According to astronomers and astrophysicists, the universe as we know it came into existence about 14 billion years ago. After several cycles of star formation, our solar system, including the earth, formed about 4.5 billion years ago. The earth was too hot for life for about a billion years, as it continued to be bombarded by the solar system debris from which it was formed.

Eventually most of the solar system debris stuck to one or another planet, or stabilized in relevantly permanent orbits such as the asteroid belt between Mars and Jupiter. Earth cooled for about 1 billion years, and life arose. No one knows how. Some scientists are suspicious that life arose almost as soon as the earth was cool enough, suggesting either that it must occur almost automatically given the right conditions, or it came from elsewhere and established a foothold as soon as it was possible.

The living things that arose at the 1-billion-year mark were single-celled prokaryote cells that lack a nucleus, such as bacteria we have today. Life stayed unicellular for a long time after that. This doesn’t mean that no progress was made, though.

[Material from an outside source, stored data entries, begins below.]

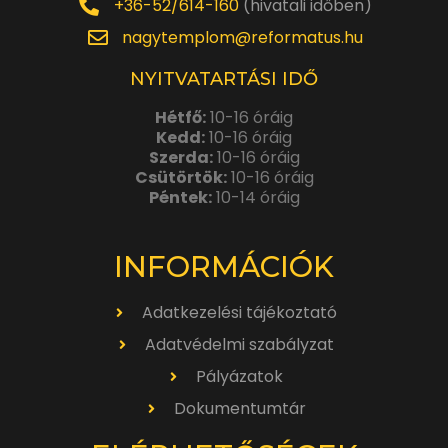
+36-52/614-160
(hivatali időben)
nagytemplom@reformatus.hu
NYITVATARTÁSI IDŐ
Hétfő:
10-16 óráig
Kedd:
10-16 óráig
Szerda:
10-16 óráig
Csütörtök:
10-16 óráig
Péntek:
10-14 óráig
INFORMÁCIÓK
Adatkezelési tájékoztató
Adatvédelmi szabályzat
Pályázatok
Dokumentumtár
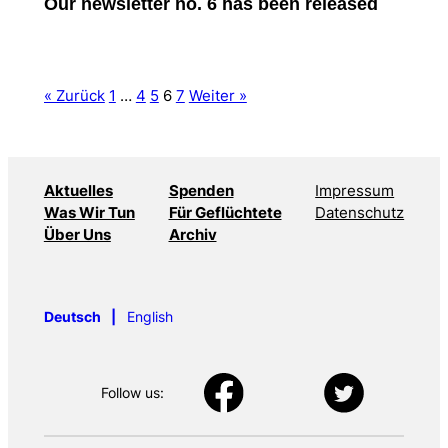
Our newsletter no. 6 has been released
« Zurück
1
…
4
5
6
7
Weiter »
Aktuelles
Spenden
Impressum
Was Wir Tun
Für Geflüchtete
Datenschutz
Über Uns
Archiv
Deutsch
English
Follow us:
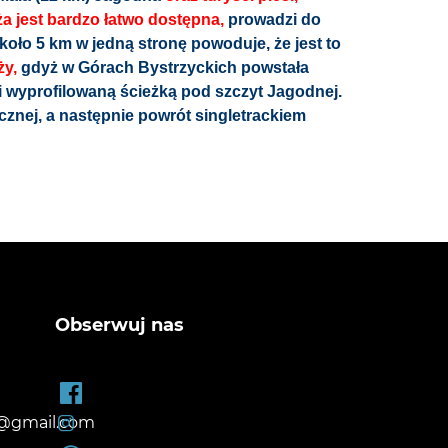
ża jest bardzo łatwo dostępna,
prowadzi do
koło 5 km w jedną stronę powoduje, że jest to
ży,
gdyż w Górach Bystrzyckich powstała
i wyprofilowaną ścieżką pod szczyt Jagodnej.
znej, a następnie powrót singletrackiem
Obserwuj nas
@gmail.com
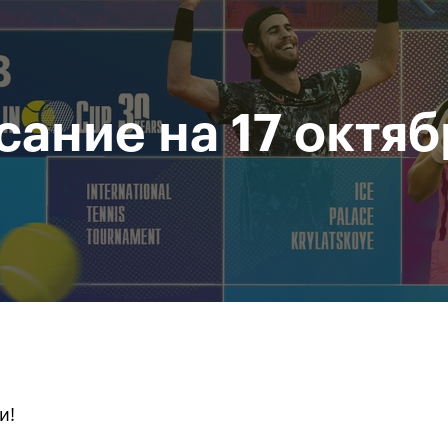
При поддержке
Доступ на стадионы по QR-
Министерство спорта
кодам
Российской Федерации
сание на 17 октяб
исание
Фото и видео
Amateur Series
Пресс-центр
За все время
и!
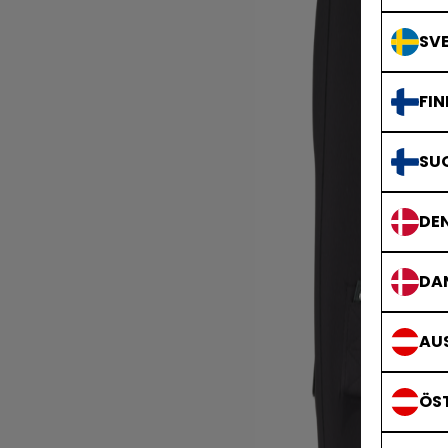
SVE
FIN
SU
DE
DA
AUS
ÖS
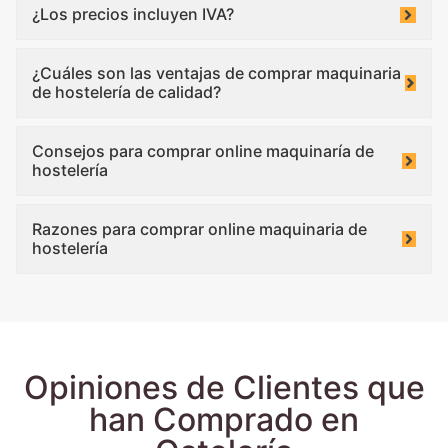
¿Los precios incluyen IVA?
¿Cuáles son las ventajas de comprar maquinaria
de hostelería de calidad?
Consejos para comprar online maquinaría de
hostelería
Razones para comprar online maquinaria de
hostelería
Opiniones de Clientes que
han Comprado en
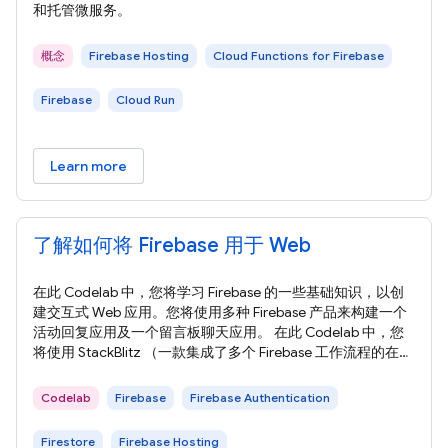
和托管微服务。
概念
Firebase Hosting
Cloud Functions for Firebase
Firebase
Cloud Run
Learn more
了解如何将 Firebase 用于 Web
在此 Codelab 中，您将学习 Firebase 的一些基础知识，以创
建交互式 Web 应用。您将使用多种 Firebase 产品来构建一个
活动回复应用及一个留言板聊天应用。 在此 Codelab 中，您
将使用 StackBlitz （一款集成了多个 Firebase 工作流程的在线
编辑器）构建应用。Stackblitz 无需安装软件，也不需要特殊
的 StackBlitz 账号。 借助 StackBlitz，您可以与他人共享项
Codelab
Firebase
Firebase Authentication
目。拥有您的 StackBlitz
Firestore
Firebase Hosting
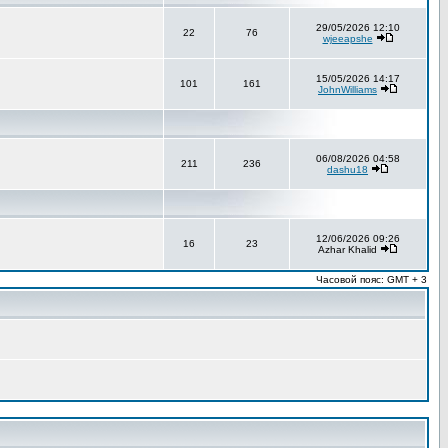
29/05/2026 12:10
22
76
wjeeapshe
15/05/2026 14:17
101
161
JohnWilliams
06/08/2026 04:58
211
236
dashu18
12/06/2026 09:26
16
23
Azhar Khalid
Часовой пояс: GMT + 3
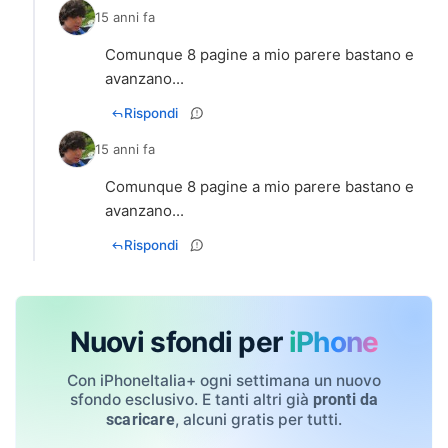
15 anni fa
Comunque 8 pagine a mio parere bastano e
avanzano...
Rispondi
15 anni fa
Comunque 8 pagine a mio parere bastano e
avanzano...
Rispondi
Nuovi sfondi per
iPhone
Con iPhoneItalia+ ogni settimana un nuovo
sfondo esclusivo. E tanti altri già
pronti da
, alcuni gratis per tutti.
scaricare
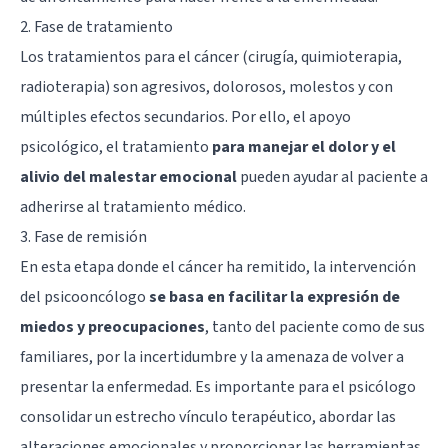
2. Fase de tratamiento
Los tratamientos para el cáncer (cirugía, quimioterapia,
radioterapia) son agresivos, dolorosos, molestos y con
múltiples efectos secundarios. Por ello, el apoyo
psicológico, el tratamiento
para manejar el dolor y el
alivio del malestar emocional
pueden ayudar al paciente a
adherirse al tratamiento médico.
3. Fase de remisión
En esta etapa donde el cáncer ha remitido, la intervención
del psicooncólogo
se basa en facilitar la expresión de
miedos y preocupaciones
, tanto del paciente como de sus
familiares, por la incertidumbre y la amenaza de volver a
presentar la enfermedad. Es importante para el psicólogo
consolidar un estrecho vínculo terapéutico, abordar las
alteraciones emocionales y proporcionar las herramientas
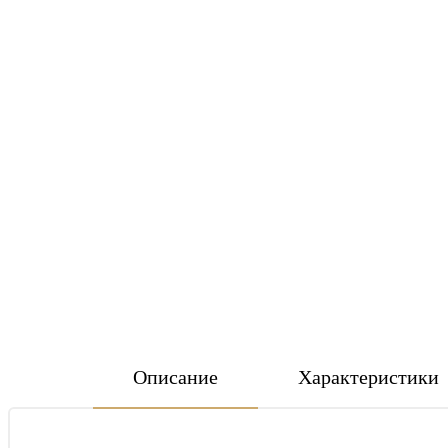
Описание
Характеристики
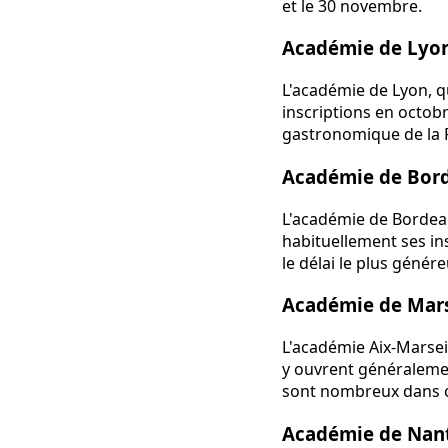
et le 30 novembre.
Académie de Lyo
L'académie de Lyon, qu
inscriptions en octob
gastronomique de la F
Académie de Bor
L'académie de Bordea
habituellement ses in
le délai le plus génér
Académie de Marse
L'académie Aix-Marsei
y ouvrent généralemen
sont nombreux dans c
Académie de Nan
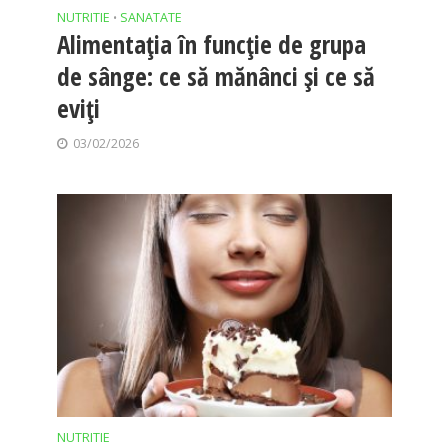
NUTRITIE
SANATATE
•
Alimentația în funcție de grupa
de sânge: ce să mănânci și ce să
eviți
03/02/2026
NUTRITIE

Undoubtedly the single cells that existed at the time of evolution to multicellularity were more sophisticated and diverse than those that could be found when life originated.

All life forms carry out metabolism, using energy to build proteins and other cell constituents. The proteins in all cells are coded for by the same DNA coding scheme (see Chapter 2), one piece of evidence that argues for a common origin of all life. A particularly important type of protein that all cells make is an enzyme. Enzymes cause specific reactions such as cleaving proteins at a particular place or joining proteins to other molecules.